[Entries drawn from a collection]

######

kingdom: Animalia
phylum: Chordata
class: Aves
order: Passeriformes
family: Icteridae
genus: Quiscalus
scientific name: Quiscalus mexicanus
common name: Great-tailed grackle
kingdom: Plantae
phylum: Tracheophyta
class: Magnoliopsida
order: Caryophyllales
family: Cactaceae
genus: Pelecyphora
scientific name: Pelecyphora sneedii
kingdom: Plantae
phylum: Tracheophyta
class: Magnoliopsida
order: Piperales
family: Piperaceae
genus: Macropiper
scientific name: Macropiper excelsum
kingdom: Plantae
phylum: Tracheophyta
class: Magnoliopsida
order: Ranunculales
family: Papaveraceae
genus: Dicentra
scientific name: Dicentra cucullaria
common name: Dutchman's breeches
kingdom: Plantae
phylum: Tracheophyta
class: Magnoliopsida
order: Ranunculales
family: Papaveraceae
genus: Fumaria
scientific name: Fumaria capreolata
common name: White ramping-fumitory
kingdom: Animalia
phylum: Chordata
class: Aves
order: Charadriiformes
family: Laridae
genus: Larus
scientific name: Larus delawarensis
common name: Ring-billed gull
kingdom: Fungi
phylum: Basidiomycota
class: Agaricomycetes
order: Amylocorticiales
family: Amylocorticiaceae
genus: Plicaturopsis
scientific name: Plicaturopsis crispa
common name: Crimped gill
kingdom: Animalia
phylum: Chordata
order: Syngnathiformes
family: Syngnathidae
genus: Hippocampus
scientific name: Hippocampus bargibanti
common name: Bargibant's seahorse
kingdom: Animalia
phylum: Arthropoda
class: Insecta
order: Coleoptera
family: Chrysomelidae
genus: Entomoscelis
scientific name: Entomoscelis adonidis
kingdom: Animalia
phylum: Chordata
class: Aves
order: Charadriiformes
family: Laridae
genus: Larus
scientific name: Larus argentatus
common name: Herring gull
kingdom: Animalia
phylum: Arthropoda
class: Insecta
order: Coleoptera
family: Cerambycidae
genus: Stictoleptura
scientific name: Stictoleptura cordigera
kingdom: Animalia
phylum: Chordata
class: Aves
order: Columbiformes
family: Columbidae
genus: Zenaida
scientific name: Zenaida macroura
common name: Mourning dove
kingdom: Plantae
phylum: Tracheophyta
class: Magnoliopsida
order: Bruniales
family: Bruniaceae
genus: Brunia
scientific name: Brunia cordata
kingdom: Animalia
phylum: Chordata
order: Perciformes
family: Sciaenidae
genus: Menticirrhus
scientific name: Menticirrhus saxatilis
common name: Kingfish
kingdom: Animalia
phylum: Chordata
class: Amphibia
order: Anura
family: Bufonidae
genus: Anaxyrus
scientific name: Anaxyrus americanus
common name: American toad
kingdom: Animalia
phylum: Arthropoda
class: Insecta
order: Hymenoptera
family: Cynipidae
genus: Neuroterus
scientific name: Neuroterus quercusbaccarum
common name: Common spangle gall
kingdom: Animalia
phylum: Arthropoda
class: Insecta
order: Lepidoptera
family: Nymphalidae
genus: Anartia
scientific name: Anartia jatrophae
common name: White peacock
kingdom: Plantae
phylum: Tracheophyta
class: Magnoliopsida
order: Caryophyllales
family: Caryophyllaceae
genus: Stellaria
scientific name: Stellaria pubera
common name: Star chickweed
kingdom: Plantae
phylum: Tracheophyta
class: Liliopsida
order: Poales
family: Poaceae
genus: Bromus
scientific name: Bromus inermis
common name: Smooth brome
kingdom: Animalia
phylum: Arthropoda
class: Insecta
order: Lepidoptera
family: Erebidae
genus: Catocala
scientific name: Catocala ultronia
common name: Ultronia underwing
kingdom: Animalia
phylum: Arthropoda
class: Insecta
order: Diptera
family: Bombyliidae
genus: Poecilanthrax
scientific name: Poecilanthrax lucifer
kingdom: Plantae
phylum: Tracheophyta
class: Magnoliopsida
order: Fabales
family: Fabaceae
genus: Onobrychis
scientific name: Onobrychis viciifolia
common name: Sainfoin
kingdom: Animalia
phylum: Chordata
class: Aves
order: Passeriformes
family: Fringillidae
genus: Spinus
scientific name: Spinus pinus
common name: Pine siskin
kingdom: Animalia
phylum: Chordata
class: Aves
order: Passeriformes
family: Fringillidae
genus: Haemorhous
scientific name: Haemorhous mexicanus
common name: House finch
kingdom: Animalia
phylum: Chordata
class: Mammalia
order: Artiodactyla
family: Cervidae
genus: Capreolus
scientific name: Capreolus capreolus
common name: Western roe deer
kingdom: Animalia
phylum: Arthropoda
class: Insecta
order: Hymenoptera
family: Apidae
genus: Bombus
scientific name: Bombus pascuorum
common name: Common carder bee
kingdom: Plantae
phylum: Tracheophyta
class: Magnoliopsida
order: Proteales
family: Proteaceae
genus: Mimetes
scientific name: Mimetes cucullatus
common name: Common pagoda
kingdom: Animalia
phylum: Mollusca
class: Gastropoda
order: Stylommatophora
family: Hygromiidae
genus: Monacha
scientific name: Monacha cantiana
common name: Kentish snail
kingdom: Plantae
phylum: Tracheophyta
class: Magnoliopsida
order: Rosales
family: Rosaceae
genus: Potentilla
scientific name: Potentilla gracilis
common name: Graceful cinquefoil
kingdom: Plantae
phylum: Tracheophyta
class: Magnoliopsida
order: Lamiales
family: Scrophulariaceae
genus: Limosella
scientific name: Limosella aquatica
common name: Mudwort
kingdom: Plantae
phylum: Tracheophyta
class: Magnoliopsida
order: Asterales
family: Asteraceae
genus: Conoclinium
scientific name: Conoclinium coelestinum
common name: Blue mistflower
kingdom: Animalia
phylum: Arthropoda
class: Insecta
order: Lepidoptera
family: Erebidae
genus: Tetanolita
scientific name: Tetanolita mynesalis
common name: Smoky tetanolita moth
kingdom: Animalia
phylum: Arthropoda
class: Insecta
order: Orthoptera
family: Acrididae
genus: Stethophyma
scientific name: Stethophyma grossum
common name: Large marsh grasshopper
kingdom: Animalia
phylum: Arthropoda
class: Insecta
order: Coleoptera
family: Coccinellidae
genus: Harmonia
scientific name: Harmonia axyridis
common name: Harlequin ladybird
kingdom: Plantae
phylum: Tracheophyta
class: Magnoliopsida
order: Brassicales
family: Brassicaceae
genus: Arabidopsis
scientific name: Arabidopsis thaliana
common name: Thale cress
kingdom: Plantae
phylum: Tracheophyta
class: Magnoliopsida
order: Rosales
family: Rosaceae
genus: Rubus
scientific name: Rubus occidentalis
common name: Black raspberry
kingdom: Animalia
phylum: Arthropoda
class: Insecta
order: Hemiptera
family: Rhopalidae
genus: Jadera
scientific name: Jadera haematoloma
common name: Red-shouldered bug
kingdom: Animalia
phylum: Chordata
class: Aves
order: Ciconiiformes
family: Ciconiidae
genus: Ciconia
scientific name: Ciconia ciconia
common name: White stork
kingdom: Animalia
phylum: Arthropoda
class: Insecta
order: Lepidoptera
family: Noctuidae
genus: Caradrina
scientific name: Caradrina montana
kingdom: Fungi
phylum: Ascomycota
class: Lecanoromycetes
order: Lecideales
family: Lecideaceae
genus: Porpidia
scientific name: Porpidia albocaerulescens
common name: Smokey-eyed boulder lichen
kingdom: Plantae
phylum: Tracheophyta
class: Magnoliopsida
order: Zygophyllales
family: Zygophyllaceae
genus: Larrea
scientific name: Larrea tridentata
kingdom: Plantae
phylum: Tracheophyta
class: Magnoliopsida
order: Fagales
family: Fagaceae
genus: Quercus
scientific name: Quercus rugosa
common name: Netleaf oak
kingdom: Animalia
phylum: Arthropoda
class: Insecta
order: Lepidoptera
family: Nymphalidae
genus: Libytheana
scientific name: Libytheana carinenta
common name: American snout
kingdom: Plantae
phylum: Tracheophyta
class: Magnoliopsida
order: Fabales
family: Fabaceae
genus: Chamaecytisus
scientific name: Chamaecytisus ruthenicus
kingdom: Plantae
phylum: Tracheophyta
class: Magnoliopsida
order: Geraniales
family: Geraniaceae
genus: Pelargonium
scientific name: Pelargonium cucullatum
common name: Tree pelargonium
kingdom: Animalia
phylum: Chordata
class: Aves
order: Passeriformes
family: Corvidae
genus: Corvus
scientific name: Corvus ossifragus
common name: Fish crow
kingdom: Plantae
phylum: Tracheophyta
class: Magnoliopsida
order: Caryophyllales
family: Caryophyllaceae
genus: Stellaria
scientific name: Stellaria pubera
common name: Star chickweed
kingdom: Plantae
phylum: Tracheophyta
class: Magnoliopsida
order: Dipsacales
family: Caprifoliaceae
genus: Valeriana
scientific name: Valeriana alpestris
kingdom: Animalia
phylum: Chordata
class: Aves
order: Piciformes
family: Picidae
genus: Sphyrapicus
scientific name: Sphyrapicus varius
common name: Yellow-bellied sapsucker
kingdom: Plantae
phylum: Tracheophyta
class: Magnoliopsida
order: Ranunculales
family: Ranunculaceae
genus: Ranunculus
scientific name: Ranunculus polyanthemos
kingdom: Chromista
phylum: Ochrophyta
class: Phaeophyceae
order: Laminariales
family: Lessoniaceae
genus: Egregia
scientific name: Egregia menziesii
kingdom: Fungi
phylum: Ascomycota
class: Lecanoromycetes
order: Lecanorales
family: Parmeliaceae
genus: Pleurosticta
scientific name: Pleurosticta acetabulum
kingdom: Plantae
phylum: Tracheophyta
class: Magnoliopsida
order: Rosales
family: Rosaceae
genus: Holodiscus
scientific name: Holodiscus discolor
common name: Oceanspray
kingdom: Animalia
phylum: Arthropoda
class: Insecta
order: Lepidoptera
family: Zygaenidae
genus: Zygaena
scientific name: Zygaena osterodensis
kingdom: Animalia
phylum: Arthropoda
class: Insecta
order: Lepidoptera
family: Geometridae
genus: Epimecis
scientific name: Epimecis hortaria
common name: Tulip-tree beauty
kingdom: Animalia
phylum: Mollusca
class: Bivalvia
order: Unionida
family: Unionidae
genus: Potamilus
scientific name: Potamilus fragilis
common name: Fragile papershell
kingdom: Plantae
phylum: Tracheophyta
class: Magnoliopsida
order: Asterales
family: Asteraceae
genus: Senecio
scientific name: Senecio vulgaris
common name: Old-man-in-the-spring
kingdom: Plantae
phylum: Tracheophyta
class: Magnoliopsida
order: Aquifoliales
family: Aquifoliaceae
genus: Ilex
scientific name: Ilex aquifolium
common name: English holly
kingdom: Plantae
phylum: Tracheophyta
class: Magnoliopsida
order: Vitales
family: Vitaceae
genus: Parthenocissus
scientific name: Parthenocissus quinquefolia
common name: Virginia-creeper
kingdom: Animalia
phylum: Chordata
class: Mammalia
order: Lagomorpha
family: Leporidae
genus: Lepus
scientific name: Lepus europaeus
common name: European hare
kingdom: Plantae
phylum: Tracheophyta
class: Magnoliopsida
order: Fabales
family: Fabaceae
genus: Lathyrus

######

Return every line from the first line of the rows through the line holding "scientific name: Plicaturopsis crispa", inclusive, with each line copied exactly.

SOLUTION TO THIS EXERCISE:
kingdom: Animalia
phylum: Chordata
class: Aves
order: Passeriformes
family: Icteridae
genus: Quiscalus
scientific name: Quiscalus mexicanus
common name: Great-tailed grackle
kingdom: Plantae
phylum: Tracheophyta
class: Magnoliopsida
order: Caryophyllales
family: Cactaceae
genus: Pelecyphora
scientific name: Pelecyphora sneedii
kingdom: Plantae
phylum: Tracheophyta
class: Magnoliopsida
order: Piperales
family: Piperaceae
genus: Macropiper
scientific name: Macropiper excelsum
kingdom: Plantae
phylum: Tracheophyta
class: Magnoliopsida
order: Ranunculales
family: Papaveraceae
genus: Dicentra
scientific name: Dicentra cucullaria
common name: Dutchman's breeches
kingdom: Plantae
phylum: Tracheophyta
class: Magnoliopsida
order: Ranunculales
family: Papaveraceae
genus: Fumaria
scientific name: Fumaria capreolata
common name: White ramping-fumitory
kingdom: Animalia
phylum: Chordata
class: Aves
order: Charadriiformes
family: Laridae
genus: Larus
scientific name: Larus delawarensis
common name: Ring-billed gull
kingdom: Fungi
phylum: Basidiomycota
class: Agaricomycetes
order: Amylocorticiales
family: Amylocorticiaceae
genus: Plicaturopsis
scientific name: Plicaturopsis crispa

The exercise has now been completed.